_THE TASK_
Would you repeat exactly the part of the listing below that runs from the line containing "M326,281l1,2c-13,5 -28,10 -40,17" down to the line containing "M232,121l15,-115", inclusive, and nothing else?

_GIVEN DATA_

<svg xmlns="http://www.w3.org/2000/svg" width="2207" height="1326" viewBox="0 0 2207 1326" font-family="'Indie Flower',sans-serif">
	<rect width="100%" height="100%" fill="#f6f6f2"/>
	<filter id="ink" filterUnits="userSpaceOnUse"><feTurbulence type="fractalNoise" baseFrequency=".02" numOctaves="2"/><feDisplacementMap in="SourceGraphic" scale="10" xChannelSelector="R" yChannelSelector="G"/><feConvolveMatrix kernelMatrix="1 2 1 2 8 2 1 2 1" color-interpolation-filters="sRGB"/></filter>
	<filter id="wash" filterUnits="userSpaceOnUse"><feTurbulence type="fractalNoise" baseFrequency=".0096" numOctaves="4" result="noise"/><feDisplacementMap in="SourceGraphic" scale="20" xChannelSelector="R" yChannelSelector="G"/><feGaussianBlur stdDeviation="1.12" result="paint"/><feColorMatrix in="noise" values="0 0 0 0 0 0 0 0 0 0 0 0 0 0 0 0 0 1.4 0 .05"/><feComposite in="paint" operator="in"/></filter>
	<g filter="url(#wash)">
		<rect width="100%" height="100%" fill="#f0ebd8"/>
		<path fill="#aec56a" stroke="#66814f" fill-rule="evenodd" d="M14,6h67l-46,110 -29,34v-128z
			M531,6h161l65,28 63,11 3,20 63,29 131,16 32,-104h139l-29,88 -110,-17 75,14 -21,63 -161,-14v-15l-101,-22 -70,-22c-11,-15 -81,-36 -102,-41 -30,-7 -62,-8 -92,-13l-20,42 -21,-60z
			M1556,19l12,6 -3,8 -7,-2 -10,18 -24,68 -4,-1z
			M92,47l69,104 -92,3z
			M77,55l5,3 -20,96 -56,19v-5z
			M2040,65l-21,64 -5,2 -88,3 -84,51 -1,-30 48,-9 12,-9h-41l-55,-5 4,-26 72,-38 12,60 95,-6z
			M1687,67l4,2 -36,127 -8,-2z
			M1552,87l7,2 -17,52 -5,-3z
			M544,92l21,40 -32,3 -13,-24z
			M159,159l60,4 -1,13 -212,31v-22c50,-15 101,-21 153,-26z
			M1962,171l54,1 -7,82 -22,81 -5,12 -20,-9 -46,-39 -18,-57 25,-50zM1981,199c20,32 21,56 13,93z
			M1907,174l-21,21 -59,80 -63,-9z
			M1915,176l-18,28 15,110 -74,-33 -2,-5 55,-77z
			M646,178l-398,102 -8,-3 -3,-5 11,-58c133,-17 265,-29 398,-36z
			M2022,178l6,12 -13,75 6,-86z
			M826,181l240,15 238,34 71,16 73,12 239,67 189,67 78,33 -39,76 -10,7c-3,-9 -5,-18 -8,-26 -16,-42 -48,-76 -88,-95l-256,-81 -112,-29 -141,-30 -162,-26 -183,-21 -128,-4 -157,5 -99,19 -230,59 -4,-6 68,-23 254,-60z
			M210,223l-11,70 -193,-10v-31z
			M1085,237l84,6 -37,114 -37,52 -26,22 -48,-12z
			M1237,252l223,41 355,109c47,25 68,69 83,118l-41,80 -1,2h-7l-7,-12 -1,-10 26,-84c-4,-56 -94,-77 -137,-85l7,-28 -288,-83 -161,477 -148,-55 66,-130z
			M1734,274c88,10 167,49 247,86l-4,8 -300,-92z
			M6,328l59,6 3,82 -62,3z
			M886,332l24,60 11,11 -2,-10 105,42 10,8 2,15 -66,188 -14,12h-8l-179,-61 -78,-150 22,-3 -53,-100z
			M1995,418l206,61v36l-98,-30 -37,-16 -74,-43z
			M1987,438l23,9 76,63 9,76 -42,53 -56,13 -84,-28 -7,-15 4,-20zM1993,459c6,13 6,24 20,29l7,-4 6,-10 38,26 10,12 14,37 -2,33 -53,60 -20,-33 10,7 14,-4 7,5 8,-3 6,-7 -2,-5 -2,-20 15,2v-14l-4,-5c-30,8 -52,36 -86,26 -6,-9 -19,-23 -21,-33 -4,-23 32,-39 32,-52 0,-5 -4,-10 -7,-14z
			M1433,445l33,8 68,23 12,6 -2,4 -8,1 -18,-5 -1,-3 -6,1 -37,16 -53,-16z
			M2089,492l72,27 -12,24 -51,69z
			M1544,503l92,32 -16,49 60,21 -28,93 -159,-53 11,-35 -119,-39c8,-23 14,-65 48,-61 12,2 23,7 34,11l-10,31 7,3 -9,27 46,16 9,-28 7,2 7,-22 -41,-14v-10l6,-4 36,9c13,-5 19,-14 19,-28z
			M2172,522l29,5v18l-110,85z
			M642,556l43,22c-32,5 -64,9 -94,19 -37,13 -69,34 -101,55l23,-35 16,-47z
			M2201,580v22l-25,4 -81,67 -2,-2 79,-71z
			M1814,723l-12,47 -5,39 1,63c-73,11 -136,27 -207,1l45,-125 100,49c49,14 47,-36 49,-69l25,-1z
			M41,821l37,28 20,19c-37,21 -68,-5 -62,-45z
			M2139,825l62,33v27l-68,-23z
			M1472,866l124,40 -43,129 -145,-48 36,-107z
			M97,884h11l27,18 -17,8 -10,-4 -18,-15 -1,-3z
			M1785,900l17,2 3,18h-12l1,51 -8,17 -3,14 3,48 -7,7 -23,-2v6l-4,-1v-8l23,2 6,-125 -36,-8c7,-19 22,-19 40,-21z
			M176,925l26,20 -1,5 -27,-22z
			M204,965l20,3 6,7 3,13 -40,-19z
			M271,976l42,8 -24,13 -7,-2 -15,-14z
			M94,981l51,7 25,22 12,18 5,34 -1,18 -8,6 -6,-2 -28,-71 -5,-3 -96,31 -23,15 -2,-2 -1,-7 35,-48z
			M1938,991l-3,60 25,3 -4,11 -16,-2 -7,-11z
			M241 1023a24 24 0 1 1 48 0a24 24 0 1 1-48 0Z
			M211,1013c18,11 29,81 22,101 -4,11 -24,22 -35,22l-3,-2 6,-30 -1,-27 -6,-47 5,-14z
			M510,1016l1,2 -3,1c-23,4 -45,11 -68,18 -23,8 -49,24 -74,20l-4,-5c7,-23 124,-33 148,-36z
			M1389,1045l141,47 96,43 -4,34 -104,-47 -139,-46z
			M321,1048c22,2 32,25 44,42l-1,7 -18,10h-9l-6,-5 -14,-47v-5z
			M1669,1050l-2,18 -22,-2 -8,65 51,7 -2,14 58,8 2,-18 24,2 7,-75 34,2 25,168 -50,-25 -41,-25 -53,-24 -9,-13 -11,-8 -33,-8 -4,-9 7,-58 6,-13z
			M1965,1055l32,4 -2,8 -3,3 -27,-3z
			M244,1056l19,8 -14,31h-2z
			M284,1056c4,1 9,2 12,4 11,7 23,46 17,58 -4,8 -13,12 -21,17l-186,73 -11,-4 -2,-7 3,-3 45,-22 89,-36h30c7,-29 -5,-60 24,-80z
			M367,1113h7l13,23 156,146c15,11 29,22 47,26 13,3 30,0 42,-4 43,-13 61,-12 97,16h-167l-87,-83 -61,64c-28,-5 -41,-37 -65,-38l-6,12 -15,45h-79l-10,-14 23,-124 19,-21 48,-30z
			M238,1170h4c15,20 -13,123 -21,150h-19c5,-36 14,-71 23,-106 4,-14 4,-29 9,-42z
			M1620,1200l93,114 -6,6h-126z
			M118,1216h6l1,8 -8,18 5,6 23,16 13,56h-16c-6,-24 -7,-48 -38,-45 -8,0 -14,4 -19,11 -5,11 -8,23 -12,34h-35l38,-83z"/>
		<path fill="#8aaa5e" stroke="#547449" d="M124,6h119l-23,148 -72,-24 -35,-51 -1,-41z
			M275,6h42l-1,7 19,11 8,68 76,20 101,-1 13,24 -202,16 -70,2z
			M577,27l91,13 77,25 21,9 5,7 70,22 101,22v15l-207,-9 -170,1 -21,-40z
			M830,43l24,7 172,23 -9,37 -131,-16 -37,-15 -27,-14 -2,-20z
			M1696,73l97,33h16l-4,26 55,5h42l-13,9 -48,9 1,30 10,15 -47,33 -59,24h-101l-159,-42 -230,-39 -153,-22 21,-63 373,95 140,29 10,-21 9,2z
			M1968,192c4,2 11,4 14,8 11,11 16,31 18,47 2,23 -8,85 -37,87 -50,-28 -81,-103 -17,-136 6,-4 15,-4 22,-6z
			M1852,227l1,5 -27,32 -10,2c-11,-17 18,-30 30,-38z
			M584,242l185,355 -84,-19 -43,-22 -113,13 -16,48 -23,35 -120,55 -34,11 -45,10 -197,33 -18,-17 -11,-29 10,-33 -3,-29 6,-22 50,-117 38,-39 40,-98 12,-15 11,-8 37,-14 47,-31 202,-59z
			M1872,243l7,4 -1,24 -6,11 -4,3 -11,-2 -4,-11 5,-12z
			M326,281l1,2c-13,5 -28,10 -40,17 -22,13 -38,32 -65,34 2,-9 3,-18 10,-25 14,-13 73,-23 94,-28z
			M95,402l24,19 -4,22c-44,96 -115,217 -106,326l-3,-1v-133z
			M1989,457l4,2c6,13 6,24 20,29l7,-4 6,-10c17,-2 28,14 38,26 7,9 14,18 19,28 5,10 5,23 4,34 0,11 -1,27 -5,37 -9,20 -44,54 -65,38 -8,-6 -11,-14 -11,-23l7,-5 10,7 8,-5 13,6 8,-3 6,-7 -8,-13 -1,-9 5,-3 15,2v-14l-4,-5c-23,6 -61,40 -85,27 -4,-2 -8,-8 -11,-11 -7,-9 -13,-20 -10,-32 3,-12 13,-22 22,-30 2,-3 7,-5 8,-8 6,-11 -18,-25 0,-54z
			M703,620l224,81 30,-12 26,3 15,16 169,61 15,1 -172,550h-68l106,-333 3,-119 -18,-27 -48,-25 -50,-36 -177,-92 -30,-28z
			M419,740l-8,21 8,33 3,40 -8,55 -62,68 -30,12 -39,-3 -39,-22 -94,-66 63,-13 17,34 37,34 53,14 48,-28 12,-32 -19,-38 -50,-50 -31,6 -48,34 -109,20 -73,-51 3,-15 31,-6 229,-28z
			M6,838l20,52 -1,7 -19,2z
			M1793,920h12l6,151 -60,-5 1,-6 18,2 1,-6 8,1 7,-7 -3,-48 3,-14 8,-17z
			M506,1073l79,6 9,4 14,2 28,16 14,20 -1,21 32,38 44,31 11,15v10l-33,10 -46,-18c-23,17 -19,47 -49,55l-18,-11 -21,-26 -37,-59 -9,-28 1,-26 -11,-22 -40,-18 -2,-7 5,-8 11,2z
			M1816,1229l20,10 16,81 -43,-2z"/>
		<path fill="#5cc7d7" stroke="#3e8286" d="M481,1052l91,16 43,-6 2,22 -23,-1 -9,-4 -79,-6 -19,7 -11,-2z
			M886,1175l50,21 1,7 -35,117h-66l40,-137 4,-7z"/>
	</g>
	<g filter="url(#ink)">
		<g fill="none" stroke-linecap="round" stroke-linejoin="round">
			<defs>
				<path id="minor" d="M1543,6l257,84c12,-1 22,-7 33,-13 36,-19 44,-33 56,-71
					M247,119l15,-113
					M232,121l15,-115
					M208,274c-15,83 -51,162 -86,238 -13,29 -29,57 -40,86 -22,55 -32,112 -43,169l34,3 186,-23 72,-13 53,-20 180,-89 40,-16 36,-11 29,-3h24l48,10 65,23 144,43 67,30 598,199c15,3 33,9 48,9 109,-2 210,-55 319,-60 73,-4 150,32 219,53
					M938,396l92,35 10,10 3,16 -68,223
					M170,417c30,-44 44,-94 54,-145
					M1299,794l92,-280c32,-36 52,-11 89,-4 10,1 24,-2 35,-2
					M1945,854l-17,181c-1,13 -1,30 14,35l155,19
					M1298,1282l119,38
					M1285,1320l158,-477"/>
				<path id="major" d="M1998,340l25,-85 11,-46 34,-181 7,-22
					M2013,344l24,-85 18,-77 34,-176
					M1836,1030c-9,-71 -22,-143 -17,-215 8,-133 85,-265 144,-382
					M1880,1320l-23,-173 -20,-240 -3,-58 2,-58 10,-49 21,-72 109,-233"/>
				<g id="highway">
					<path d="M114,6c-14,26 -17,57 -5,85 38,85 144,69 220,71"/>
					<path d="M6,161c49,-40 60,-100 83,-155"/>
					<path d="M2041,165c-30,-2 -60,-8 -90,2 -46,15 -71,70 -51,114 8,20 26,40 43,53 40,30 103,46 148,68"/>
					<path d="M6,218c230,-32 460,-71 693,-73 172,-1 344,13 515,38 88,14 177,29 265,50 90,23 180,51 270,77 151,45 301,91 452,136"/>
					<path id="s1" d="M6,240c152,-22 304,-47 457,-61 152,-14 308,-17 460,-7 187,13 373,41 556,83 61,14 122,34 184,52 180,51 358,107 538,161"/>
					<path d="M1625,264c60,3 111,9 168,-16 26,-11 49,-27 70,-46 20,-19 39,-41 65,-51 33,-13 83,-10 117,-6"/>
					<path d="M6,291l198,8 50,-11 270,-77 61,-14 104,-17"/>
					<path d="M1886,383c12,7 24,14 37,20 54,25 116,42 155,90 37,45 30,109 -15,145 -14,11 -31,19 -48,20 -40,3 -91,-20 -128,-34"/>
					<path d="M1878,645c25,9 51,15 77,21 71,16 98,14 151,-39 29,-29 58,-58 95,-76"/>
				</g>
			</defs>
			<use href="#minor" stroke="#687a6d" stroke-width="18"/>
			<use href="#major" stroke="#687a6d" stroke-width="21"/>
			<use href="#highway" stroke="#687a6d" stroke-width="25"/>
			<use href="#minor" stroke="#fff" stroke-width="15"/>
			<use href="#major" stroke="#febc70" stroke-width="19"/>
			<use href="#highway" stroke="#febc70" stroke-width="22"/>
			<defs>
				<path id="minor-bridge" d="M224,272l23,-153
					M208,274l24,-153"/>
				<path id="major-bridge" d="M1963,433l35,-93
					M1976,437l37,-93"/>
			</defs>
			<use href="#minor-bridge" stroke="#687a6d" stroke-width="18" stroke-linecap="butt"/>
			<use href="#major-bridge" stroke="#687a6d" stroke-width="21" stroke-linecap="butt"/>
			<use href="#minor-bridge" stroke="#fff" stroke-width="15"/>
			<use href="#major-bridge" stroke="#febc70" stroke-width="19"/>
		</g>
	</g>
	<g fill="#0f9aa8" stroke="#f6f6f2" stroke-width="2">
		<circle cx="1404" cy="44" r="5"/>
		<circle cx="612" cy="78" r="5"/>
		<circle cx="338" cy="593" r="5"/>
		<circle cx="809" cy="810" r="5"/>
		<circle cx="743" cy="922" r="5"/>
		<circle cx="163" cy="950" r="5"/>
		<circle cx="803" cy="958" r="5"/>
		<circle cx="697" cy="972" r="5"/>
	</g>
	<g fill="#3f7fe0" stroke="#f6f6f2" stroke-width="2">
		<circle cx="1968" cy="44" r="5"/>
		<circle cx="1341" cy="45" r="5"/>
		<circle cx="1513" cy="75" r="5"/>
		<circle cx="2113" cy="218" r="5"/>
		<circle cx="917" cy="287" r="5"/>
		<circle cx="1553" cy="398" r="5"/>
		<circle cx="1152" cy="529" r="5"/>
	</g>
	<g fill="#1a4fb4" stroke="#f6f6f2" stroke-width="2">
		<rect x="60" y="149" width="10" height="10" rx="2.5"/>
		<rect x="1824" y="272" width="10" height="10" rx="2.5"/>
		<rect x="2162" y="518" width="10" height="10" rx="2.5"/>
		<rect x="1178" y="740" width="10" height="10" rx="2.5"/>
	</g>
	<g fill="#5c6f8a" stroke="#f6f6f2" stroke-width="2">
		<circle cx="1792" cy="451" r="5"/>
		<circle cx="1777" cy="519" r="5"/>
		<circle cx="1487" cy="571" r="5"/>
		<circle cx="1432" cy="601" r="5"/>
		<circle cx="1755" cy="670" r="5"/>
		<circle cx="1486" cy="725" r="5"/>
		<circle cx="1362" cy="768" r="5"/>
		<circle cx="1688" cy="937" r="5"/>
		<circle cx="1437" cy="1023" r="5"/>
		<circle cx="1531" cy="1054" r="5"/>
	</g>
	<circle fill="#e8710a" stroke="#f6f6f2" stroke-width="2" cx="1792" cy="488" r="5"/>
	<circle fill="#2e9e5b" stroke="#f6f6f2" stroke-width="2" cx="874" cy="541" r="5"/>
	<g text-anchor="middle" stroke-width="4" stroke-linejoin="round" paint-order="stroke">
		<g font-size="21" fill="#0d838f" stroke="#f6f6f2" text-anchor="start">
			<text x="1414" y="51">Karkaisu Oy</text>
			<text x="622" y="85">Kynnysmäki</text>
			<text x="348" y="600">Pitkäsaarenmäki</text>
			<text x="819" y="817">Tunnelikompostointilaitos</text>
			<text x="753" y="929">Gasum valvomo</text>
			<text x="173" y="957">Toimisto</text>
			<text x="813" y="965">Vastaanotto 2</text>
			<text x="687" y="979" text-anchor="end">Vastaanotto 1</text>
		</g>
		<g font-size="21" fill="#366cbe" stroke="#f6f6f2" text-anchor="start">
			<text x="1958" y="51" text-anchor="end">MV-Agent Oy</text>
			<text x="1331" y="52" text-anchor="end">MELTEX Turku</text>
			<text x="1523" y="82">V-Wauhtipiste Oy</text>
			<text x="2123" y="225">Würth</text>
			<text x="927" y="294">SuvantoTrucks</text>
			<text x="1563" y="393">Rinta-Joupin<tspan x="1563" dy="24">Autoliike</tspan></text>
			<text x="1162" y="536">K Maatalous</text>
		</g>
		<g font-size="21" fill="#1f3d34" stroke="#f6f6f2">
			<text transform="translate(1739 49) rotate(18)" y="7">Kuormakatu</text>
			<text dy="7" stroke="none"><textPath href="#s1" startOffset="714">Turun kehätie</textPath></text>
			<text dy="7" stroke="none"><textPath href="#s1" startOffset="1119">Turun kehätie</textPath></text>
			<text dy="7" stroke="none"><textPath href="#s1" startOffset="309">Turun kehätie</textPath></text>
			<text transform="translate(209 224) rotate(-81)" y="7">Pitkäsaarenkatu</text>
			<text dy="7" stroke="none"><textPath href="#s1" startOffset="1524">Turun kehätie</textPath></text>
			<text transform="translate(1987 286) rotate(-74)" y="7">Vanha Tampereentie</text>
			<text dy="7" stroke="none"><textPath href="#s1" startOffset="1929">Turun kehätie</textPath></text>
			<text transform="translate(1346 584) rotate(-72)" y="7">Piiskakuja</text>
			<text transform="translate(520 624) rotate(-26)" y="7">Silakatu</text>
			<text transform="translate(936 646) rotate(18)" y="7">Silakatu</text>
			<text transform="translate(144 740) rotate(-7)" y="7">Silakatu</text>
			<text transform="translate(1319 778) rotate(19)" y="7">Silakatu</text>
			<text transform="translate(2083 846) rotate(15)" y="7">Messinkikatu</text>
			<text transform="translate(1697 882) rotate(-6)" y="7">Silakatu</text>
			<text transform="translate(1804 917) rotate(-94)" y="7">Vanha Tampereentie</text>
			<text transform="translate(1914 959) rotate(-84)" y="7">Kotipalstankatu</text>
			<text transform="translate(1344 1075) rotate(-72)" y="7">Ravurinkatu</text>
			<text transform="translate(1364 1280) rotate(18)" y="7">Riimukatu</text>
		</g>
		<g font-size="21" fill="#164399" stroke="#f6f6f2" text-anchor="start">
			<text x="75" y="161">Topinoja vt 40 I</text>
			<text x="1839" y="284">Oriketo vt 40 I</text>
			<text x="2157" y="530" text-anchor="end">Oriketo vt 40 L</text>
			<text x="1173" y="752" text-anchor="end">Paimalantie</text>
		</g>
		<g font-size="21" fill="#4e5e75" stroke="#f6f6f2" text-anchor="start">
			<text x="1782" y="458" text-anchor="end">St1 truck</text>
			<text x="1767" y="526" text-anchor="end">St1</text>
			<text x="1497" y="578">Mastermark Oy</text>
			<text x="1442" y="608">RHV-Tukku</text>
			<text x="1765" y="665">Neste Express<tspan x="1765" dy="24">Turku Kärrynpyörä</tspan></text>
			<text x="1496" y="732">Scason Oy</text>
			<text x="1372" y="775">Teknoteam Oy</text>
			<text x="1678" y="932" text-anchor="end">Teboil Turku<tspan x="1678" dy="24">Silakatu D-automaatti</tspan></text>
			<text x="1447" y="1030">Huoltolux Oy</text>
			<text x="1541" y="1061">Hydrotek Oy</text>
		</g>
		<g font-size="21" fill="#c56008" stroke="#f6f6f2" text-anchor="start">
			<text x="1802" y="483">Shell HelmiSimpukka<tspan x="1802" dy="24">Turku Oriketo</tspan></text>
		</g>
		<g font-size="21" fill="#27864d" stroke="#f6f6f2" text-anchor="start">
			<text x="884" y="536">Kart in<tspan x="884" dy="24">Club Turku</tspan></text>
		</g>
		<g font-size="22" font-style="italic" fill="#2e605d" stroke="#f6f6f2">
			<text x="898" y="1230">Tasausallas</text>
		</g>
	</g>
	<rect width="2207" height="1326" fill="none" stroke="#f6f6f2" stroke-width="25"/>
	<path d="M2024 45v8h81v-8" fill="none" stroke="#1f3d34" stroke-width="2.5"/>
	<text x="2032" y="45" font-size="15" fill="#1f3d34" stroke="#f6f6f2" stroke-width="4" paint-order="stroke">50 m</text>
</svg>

_EXERCISE OUTPUT_
			M326,281l1,2c-13,5 -28,10 -40,17 -22,13 -38,32 -65,34 2,-9 3,-18 10,-25 14,-13 73,-23 94,-28z
			M95,402l24,19 -4,22c-44,96 -115,217 -106,326l-3,-1v-133z
			M1989,457l4,2c6,13 6,24 20,29l7,-4 6,-10c17,-2 28,14 38,26 7,9 14,18 19,28 5,10 5,23 4,34 0,11 -1,27 -5,37 -9,20 -44,54 -65,38 -8,-6 -11,-14 -11,-23l7,-5 10,7 8,-5 13,6 8,-3 6,-7 -8,-13 -1,-9 5,-3 15,2v-14l-4,-5c-23,6 -61,40 -85,27 -4,-2 -8,-8 -11,-11 -7,-9 -13,-20 -10,-32 3,-12 13,-22 22,-30 2,-3 7,-5 8,-8 6,-11 -18,-25 0,-54z
			M703,620l224,81 30,-12 26,3 15,16 169,61 15,1 -172,550h-68l106,-333 3,-119 -18,-27 -48,-25 -50,-36 -177,-92 -30,-28z
			M419,740l-8,21 8,33 3,40 -8,55 -62,68 -30,12 -39,-3 -39,-22 -94,-66 63,-13 17,34 37,34 53,14 48,-28 12,-32 -19,-38 -50,-50 -31,6 -48,34 -109,20 -73,-51 3,-15 31,-6 229,-28z
			M6,838l20,52 -1,7 -19,2z
			M1793,920h12l6,151 -60,-5 1,-6 18,2 1,-6 8,1 7,-7 -3,-48 3,-14 8,-17z
			M506,1073l79,6 9,4 14,2 28,16 14,20 -1,21 32,38 44,31 11,15v10l-33,10 -46,-18c-23,17 -19,47 -49,55l-18,-11 -21,-26 -37,-59 -9,-28 1,-26 -11,-22 -40,-18 -2,-7 5,-8 11,2z
			M1816,1229l20,10 16,81 -43,-2z"/>
		<path fill="#5cc7d7" stroke="#3e8286" d="M481,1052l91,16 43,-6 2,22 -23,-1 -9,-4 -79,-6 -19,7 -11,-2z
			M886,1175l50,21 1,7 -35,117h-66l40,-137 4,-7z"/>
	</g>
	<g filter="url(#ink)">
		<g fill="none" stroke-linecap="round" stroke-linejoin="round">
			<defs>
				<path id="minor" d="M1543,6l257,84c12,-1 22,-7 33,-13 36,-19 44,-33 56,-71
					M247,119l15,-113
					M232,121l15,-115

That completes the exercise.